Single by Luke Bryan

from the album Born Here Live Here Die Here
- Released: April 13, 2020
- Genre: Country
- Length: 3:13
- Label: Capitol Nashville; Row Crop;
- Songwriters: Michael Carter; Matt Dragstrem; Josh Thompson;
- Producers: Jeff Stevens; Jody Stevens;

Luke Bryan singles chronology
| "What She Wants Tonight" (2020) | "One Margarita" (2020) | "Down to One" (2020) |

= One Margarita =

"One Margarita" is a song recorded by American country music singer Luke Bryan. It is the third single from his seventh studio album Born Here Live Here Die Here. Bryan's bandleader Michael Carter wrote the song with Josh Thompson and Matt Dragstrem.
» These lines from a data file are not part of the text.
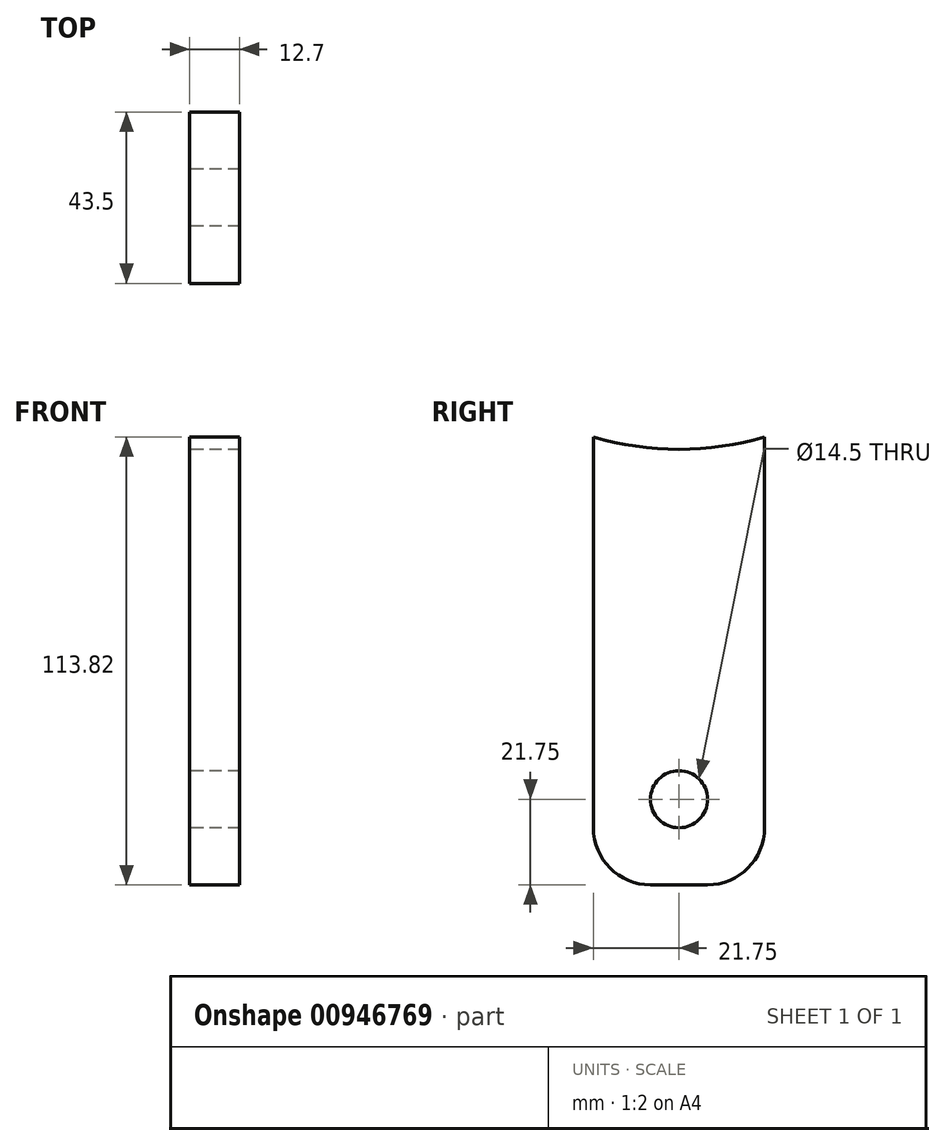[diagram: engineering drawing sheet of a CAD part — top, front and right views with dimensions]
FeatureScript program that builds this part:
annotation { "Feature Type Name" : "Feature", "Feature Type Description" : "" }
export const myFeature = defineFeature(function(context is Context, id is Id, definition is map)
    precondition{}
    {
        {
            var Q0;
            Q0=qCreatedBy(makeId("Right.planeOp"),FACE);
            var sketch = newSketch(context, id + "F0", { "sketchPlane" : qUnion([Q0])});
            skCircle(sketch, "E0", {"center": v(0, 0) * mm, "radius": 7.25 * mm});
            skLineSegment(sketch, "E1.bottom", {"start": v(-7.25, -21.75) * mm, "end": v(7.25, -21.75) * mm});
            skLineSegment(sketch, "E1.left", {"start": v(-21.75, -7.25) * mm, "end": v(-21.75, 92.07) * mm});
            skLineSegment(sketch, "E1.right", {"start": v(21.75, -7.25) * mm, "end": v(21.75, 92.07) * mm});
            skPoint(sketch, "E2.visualSharp", {"position": v(-21.75, -21.75) * mm});
            skArc(sketch, "E2.filletArc", {"start": v(-21.75, -7.25) * mm, "mid": v(-17.5, -17.5) * mm, "end": v(-7.25, -21.75) * mm});
            skPoint(sketch, "E3.visualSharp", {"position": v(21.75, -21.75) * mm});
            skArc(sketch, "E3.filletArc", {"start": v(7.25, -21.75) * mm, "mid": v(17.5, -17.5) * mm, "end": v(21.75, -7.25) * mm});
            skCircle(sketch, "E4", {"center": v(0, 165.1) * mm, "radius": 9.66 * mm, "construction": true});
            skArc(sketch, "E5", {"start": v(-21.75, 92.07) * mm, "mid": v(0, 88.9) * mm, "end": v(21.75, 92.07) * mm});
            skSolve(sketch);
        }
        {
            var Q0;
            Q0=makeQuery(id+"F0.imprint","IMPRINT",FACE,{"disambiguationData":[TD([[makeQuery(id+"F0.imprint","IMPRINT",EDGE,{"derivedFrom":sQuery(id+"F0.wireOp",EDGE,"E0")}),-1.0]])]});
            extrude(context, id + "F1", {"entities" : qUnion([Q0]), "depth" : 12.7 * mm, "offsetDistance" : 25.4 * mm});
        }
    });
The song peaked at number 19 on the US Billboard Hot 100, making it Bryan's first Top 20 in the United States since his 2014 hit "Play It Again", which peaked at number 14. The song also peaked at number one on the U.S. Billboard Country Airplay chart and at number 2 on the Hot Country Songs chart. "One Margarita" was certified 4× Platinum by the RIAA in 2026.

==Content and history==
Wendy Hermanson of the blog Taste of Country wrote of the song that it is a "light, sparkling, feel-good number dedicated to a bit of old-fashioned hedonism that has Bryan counting 'One margarita, two margarita, three margarita, we'll be gone,' and name-dropping Bob Marley, Jimmy Buffett, and Kenny Chesney. A mariachi band helps the vibe along, and everyone has plenty of smiles to spare. Jon Freeman of Rolling Stone Country wrote that the song has an "equally buoyant melody and groove that’s punctuated by mandolin and peals of Hammond organ. Bryan, who’s no stranger to a party song, looks at the bigger picture of vacation as escape from the stress and anxiety of everyday existence." Bryan's bandleader, Michael Carter, wrote the song with Josh Thompson and Matt Dragstrem. The song was officially released to radio on April 13, 2020. It is the album's third single, following "Knockin' Boots" and "What She Wants Tonight".

==Critical reception==
"One Margarita" was included on a list of the worst songs of 2020 published by Variety; the song was described as an "[ode] to alcohol abuse" and the "wrong song at the wrong time" in light of the ongoing COVID-19 pandemic.

==Music video==
The song's music video was directed by Michael Monaco. It features Bryan "cavorting on the beach". Bryan's wife, Caroline, and mother, LeClaire, make guest appearances, as do Caylee Hammack and members of Old Dominion. Bryan filmed the video during Crash My Playa, an annual beach party he holds in Mexico, in January 2020 prior to the song's release.

==Chart performance==

===Weekly charts===

| Chart (2020) | Peak position |
|---|---|
| Canada Hot 100 (Billboard) | 29 |
| Canada Country (Billboard) | 1 |
| US Billboard Hot 100 | 19 |
| US Country Airplay (Billboard) | 1 |
| US Hot Country Songs (Billboard) | 2 |
| US Rolling Stone Top 100 | 14 |

===Year-end charts===

| Chart (2020) | Position |
|---|---|
| Canada (Canadian Hot 100) | 93 |
| US Billboard Hot 100 | 70 |
| US Country Airplay (Billboard) | 11 |
| US Hot Country Songs (Billboard) | 11 |

==Certifications==

| Region | Certification | Certified units/sales |
| Canada (Music Canada) | Platinum | 80,000^{‡} |
| New Zealand (RMNZ) | Gold | 15,000^{‡} |
| United States (RIAA) | 4× Platinum | 4,000,000^{‡} |
^{‡} Sales+streaming figures based on certification alone.